*REQUIREMENT A*.
Answer these questions from the passage on database sequences, one per line:
(i) What maximum value is set for the sequence that starts at 1000 and increments by 5?
(ii) Which option of create sequence does alter sequence lack?
(iii) What command removes a sequence?

*PASSAGE PROVIDED*.

==============================

They are typically used to provide unique identifiers for rows in a table.
If you get a number from a sequence and the number is not used, or the
transaction is rolled back, then there will be a gap in your numbers. For
this reason, sequences are suitable when there must not be any missing
numbers, for example, in generating invoice numbers.
-
Create a sequence (numbers start at 1000, increment by 5,
maximum is 5000 and then cycles back to 1000);
create sequence cust_seq
start with 1000 increment by 5 maxvalue 5000 cycle;
-
Create a sequence (using defaults, starts at one, increments
by 1, no maximum doesn’t cycle):
create sequence cust_seq;
-
Getting the next value from a sequence::
select cust_seq.nextval from dual;
-
Getting the most recently selected value from the sequence
select cust_seq.currval from dual;
-
Modify a sequence. The alter sequence command has al of the
same options as create sequence except START WITH. To re-start a sequence
you must drop it and ten re-create it.:
alter sequence cust_seq increment 10;
-
Remove a sequence:
drop sequence cust_seq;
Controlling
User Access
-
Database objects are owned by users whose access is password
protected. Users can GRANT other users access to their objects – this can
include granting another user the right to pass on the grant to third parties.

==============================

*DATASET CONTENT*.

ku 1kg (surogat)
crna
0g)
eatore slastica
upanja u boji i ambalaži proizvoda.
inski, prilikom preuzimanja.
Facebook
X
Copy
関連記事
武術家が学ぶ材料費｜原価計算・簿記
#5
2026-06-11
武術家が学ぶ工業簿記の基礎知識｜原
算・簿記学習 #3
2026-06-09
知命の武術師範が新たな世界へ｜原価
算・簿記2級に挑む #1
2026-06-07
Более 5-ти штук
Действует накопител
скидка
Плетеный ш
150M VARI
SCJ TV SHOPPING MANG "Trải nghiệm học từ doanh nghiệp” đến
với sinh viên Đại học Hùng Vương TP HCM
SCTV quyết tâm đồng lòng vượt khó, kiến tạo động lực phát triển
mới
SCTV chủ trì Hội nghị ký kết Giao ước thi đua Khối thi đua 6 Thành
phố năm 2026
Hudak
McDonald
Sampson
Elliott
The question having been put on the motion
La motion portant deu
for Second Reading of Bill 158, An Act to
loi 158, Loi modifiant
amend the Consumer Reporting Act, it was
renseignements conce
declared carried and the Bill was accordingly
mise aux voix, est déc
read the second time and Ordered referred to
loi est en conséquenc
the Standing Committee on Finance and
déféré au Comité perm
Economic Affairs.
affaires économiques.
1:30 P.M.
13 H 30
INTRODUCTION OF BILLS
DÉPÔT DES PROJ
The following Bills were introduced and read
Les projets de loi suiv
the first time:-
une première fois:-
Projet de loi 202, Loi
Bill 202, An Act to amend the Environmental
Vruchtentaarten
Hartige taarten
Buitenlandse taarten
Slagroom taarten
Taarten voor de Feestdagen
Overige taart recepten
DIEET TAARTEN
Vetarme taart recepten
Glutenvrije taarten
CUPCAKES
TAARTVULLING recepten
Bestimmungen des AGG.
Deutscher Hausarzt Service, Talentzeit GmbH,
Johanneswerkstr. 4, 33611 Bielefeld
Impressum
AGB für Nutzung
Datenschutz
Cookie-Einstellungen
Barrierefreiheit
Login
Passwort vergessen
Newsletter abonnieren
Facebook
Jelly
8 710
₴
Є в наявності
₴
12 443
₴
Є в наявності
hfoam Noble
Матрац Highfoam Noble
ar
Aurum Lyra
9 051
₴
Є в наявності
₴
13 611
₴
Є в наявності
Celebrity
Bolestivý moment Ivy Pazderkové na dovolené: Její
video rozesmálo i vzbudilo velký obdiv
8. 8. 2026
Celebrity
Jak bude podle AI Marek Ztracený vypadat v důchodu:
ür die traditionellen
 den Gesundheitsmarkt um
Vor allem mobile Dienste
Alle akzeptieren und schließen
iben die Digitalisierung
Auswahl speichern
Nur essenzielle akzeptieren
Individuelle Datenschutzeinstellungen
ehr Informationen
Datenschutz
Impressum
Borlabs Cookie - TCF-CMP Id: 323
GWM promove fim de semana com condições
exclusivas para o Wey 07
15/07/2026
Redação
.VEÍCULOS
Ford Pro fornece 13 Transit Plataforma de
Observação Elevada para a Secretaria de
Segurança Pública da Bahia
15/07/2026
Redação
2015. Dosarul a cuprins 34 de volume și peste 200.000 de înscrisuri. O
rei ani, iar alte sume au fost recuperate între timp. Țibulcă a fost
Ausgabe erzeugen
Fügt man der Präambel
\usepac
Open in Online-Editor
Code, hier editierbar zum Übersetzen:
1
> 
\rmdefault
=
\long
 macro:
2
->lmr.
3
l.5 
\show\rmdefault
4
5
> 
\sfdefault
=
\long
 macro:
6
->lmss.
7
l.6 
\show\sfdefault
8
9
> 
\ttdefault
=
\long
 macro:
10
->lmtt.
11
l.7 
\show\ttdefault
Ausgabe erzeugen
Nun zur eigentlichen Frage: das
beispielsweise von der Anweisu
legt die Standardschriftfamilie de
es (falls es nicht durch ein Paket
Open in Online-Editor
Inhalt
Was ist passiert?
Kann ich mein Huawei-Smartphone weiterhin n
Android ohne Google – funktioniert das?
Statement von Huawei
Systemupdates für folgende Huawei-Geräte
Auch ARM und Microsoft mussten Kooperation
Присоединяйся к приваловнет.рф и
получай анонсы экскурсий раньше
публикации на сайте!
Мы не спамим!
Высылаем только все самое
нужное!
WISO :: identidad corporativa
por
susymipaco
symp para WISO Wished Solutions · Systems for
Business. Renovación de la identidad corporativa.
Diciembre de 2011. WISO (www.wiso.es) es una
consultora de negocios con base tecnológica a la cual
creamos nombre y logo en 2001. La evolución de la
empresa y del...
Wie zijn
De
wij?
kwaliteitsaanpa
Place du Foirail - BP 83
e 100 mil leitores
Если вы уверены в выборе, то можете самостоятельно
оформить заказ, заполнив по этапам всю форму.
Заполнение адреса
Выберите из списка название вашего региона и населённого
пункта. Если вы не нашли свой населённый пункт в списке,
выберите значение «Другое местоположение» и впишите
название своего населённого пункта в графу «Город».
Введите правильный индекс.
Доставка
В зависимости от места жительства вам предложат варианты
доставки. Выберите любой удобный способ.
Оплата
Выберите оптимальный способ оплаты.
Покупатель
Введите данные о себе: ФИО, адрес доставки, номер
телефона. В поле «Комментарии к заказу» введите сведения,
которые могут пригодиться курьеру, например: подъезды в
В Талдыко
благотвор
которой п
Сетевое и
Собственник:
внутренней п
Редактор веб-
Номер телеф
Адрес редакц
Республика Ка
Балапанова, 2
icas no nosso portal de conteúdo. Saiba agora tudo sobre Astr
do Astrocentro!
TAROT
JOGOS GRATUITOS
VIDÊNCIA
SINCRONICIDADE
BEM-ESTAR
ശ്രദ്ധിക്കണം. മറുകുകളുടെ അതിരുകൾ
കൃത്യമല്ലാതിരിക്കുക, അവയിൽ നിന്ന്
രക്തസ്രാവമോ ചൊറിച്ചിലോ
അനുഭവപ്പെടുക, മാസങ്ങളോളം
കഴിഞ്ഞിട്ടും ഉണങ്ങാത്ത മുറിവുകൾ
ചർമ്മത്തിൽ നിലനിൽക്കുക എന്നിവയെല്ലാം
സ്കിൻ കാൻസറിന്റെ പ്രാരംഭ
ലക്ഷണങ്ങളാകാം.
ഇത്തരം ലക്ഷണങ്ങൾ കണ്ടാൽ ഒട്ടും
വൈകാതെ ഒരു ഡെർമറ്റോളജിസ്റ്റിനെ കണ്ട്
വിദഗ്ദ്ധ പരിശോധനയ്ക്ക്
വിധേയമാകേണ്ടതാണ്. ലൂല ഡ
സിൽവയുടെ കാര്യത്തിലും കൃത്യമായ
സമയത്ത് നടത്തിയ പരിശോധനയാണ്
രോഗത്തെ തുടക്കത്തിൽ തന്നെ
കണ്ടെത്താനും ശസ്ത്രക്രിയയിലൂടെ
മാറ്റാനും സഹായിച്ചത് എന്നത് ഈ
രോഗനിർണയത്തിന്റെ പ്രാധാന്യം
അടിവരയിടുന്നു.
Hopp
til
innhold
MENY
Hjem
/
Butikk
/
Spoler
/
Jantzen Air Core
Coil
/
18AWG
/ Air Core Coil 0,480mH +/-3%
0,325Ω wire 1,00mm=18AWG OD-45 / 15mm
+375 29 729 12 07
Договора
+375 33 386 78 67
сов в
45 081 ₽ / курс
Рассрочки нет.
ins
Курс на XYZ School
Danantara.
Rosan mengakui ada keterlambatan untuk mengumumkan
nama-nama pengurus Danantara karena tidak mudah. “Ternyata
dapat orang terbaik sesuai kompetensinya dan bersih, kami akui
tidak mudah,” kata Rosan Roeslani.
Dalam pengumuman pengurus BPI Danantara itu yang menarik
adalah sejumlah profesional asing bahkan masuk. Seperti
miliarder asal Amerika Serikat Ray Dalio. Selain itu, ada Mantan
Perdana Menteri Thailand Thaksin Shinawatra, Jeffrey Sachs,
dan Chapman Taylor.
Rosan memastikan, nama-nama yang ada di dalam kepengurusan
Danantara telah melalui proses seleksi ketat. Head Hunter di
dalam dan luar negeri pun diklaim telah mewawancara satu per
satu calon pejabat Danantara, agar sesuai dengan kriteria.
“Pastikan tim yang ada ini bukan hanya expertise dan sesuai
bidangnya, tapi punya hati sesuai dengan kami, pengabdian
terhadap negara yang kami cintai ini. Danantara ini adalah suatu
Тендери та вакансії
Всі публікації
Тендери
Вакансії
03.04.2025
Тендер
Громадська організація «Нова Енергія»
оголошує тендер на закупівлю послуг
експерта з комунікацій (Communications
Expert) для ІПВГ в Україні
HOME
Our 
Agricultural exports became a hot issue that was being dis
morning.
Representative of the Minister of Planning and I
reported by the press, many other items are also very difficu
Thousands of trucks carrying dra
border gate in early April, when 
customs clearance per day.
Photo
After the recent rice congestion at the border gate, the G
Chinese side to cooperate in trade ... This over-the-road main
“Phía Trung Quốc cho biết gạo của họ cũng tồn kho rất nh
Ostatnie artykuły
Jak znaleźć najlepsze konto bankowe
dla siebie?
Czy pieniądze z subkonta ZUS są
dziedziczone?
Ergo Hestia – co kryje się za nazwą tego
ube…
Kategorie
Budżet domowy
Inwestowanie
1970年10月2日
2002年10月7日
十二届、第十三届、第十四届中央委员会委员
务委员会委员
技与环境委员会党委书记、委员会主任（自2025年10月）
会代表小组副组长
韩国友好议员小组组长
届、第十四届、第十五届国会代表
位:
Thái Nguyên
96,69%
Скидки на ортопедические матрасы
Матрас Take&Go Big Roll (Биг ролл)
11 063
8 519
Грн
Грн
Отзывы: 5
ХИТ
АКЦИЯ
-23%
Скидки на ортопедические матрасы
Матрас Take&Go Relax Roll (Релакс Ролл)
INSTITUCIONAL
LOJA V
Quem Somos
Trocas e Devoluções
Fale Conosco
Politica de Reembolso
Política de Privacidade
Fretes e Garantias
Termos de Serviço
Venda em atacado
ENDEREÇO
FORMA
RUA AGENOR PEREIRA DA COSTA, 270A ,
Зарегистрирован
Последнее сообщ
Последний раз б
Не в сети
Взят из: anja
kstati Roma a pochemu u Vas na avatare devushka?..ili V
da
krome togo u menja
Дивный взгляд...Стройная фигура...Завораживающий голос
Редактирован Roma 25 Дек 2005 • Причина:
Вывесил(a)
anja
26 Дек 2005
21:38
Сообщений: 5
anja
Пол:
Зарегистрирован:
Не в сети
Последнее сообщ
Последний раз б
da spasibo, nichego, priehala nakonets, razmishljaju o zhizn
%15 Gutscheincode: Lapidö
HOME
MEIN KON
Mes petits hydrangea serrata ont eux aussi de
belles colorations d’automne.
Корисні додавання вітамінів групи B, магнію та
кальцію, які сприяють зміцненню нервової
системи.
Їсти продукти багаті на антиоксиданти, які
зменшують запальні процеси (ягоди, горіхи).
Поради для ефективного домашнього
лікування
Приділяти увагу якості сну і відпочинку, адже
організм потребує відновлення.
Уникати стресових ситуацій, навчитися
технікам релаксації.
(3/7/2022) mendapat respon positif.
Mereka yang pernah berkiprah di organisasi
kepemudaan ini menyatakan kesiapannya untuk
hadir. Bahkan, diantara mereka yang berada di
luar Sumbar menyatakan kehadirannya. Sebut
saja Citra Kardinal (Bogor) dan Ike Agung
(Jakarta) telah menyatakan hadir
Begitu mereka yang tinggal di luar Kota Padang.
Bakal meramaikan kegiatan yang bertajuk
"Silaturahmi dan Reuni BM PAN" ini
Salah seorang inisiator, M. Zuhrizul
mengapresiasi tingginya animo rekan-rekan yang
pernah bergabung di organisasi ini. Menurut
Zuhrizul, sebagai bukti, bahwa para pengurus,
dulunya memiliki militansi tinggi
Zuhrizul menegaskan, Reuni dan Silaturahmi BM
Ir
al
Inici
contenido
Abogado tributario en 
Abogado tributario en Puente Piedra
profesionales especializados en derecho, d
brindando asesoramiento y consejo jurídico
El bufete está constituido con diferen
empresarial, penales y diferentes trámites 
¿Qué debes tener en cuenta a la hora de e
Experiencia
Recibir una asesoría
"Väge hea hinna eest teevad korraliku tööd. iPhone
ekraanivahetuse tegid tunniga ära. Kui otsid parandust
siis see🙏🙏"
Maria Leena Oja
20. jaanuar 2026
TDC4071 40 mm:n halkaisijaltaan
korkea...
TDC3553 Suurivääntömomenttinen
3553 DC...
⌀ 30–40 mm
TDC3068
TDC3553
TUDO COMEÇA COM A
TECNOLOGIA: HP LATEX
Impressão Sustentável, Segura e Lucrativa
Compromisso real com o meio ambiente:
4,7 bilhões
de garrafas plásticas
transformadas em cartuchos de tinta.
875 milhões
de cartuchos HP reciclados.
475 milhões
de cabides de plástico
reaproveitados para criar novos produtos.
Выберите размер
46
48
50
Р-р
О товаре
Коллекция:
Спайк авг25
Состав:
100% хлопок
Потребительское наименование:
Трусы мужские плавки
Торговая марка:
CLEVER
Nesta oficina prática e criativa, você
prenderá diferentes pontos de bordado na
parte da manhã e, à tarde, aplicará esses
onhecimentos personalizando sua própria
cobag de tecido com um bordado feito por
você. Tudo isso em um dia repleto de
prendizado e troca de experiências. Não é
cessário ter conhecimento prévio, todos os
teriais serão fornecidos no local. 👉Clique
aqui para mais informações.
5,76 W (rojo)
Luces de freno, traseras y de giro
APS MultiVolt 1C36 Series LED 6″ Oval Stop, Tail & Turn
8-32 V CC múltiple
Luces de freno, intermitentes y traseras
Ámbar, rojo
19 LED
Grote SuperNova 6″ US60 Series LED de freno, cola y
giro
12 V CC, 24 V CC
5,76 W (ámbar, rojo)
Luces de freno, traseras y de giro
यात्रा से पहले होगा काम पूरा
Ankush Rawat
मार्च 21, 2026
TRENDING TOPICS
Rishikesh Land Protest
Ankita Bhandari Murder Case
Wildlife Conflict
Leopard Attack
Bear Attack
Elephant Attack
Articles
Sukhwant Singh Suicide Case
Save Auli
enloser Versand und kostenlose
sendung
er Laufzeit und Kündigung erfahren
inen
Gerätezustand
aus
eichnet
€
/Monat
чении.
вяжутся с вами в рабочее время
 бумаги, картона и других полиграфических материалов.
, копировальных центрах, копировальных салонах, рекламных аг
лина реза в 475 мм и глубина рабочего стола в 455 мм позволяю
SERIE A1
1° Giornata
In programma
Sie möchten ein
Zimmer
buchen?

==============================

*REQUIREMENT B*. Output as a JSON list of strings the lines of the records from the first line through the line containing "Les projets de loi suiv", inclusive. Use one string per line and leave out blank lines.

*SOLUTION A*.
(i) 5000
(ii) START WITH
(iii) drop sequence cust_seq;

*SOLUTION B*.
[
  "ku 1kg (surogat)",
  "crna",
  "0g)",
  "eatore slastica",
  "upanja u boji i ambalaži proizvoda.",
  "inski, prilikom preuzimanja.",
  "Facebook",
  "X",
  "Copy",
  "関連記事",
  "武術家が学ぶ材料費｜原価計算・簿記",
  "#5",
  "2026-06-11",
  "武術家が学ぶ工業簿記の基礎知識｜原",
  "算・簿記学習 #3",
  "2026-06-09",
  "知命の武術師範が新たな世界へ｜原価",
  "算・簿記2級に挑む #1",
  "2026-06-07",
  "Более 5-ти штук",
  "Действует накопител",
  "скидка",
  "Плетеный ш",
  "150M VARI",
  "SCJ TV SHOPPING MANG \"Trải nghiệm học từ doanh nghiệp” đến",
  "với sinh viên Đại học Hùng Vương TP HCM",
  "SCTV quyết tâm đồng lòng vượt khó, kiến tạo động lực phát triển",
  "mới",
  "SCTV chủ trì Hội nghị ký kết Giao ước thi đua Khối thi đua 6 Thành",
  "phố năm 2026",
  "Hudak",
  "McDonald",
  "Sampson",
  "Elliott",
  "The question having been put on the motion",
  "La motion portant deu",
  "for Second Reading of Bill 158, An Act to",
  "loi 158, Loi modifiant",
  "amend the Consumer Reporting Act, it was",
  "renseignements conce",
  "declared carried and the Bill was accordingly",
  "mise aux voix, est déc",
  "read the second time and Ordered referred to",
  "loi est en conséquenc",
  "the Standing Committee on Finance and",
  "déféré au Comité perm",
  "Economic Affairs.",
  "affaires économiques.",
  "1:30 P.M.",
  "13 H 30",
  "INTRODUCTION OF BILLS",
  "DÉPÔT DES PROJ",
  "The following Bills were introduced and read",
  "Les projets de loi suiv"
]